In 1996, the Legislature enacted substantial changes to the law governing delinquent children, focused primarily on those children who commit violent offenses or unlawful acts using firearms. See St. 1996, c. 200. See also Commonwealth v. Connor C., 432 Mass. 635, 637-638 (2000); R.L. Ireland, Juvenile Law § 1.1, at 12-13 (2d ed. 2006). General Laws c. 119, § 54, now provides that a juvenile may be indicted as a “youthful offender” if he is between the ages of fourteen and seventeen years and is accused of an offense that, if he were an adult, would be punishable by imprisonment in State prison, and has either previously been committed to the Department of Youth Services or has committed an offense that involves the infliction or threat of serious bodily harm or a violation of a firearm offense set forth in G. L. c. 269, § 10 (a), (c), or (d), or § 10E. See G. L. c. 119, § 52. “[A]n adjudication of a juvenile as a youthful offender subjects him to more severe penalties, including State prison sentences, see G. L. c. 119, § 58, but it does not transform his illegal act from an act of delinquency into a crime, and does not change the statutory obligation to treat him ‘as far as practicable’ as a child ‘in need of aid, encouragement and guidance’ rather than as a criminal. G. L. c. 119, § 53.” Commonwealth v. Anderson, 461 Mass. 616, 630, cert, denied, 133 S. Ct. 433 (2012). See generally R.L. Ireland, Juvenile Law, supra at § 1.2, at 16-18.
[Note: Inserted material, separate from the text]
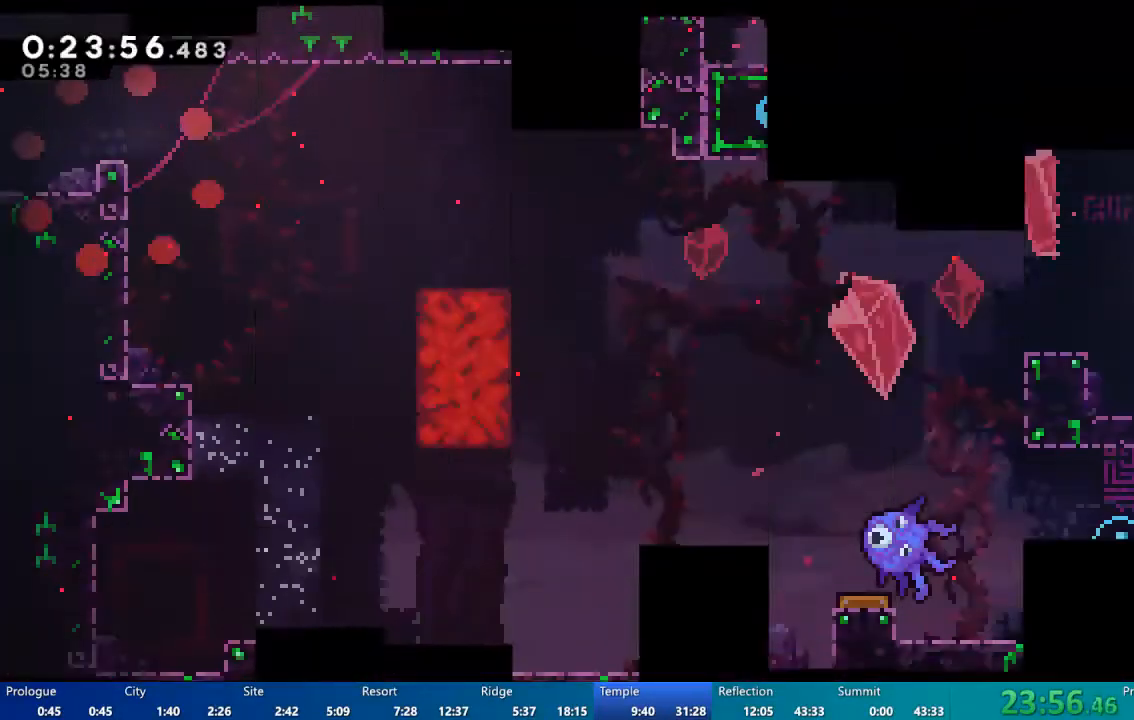
{"dt_ms": 500, "buttons": ["DPAD_RIGHT"], "left_stick": "center", "right_stick": "center", "events": [[367, "DPAD_RIGHT", "down"], [400, "A", "down"], [500, "A", "up"]]}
We make one final observation. Chardin is not without a potential remedy. The power to pardon is conferred by Part II, c. 2, § 1, art. 8 of the Constitution of the Commonwealth, as amended by art. 73 of the Amendments, which reads, in part: “The power of pardoning offences . . . shall be in the governor, by and with-the advice of council; provided, that if the offense is a felony the [G]eneral [C]ourt shall have power to prescribe the terms and conditions upon which a pardon may be granted . . . .” See Opinion of the Justices, 301 Mass. 615, 617 (1938) (power to pardon applies to “offences”). Cf. Commonwealth v. Wilcox, 446 Mass. 61, 68 & n.17 (2006) (“offences” may be defined somewhat more comprehensively than “crimes”). General Laws c. 127, § 152, provides that “[i]n a case in which the governor is authorized by the constitution to grant a pardon, he may, with the advice and consent of the council, and upon the written petition of the petitioner, grant it, subject to such conditions, restrictions and limitations as he considers proper . . . .” See Commonwealth v. Vickey, 381 Mass. 762, 768-769 (1980) (discussing history of pardons). Further, “[ujpon approval of a petition for pardon, the governor shall direct all proper officers to seal all records relating to the offense for which the person received the pardon. Such sealed records shall not disqualify a person in any . . . application for employment or other benefit, . . . including . . . licenses, . . . nor shall such sealed record be admissible in evidence or used in any way in any court proceeding or hearing before any board, commission or other agency . . . .” G. L. c. 127, § 152.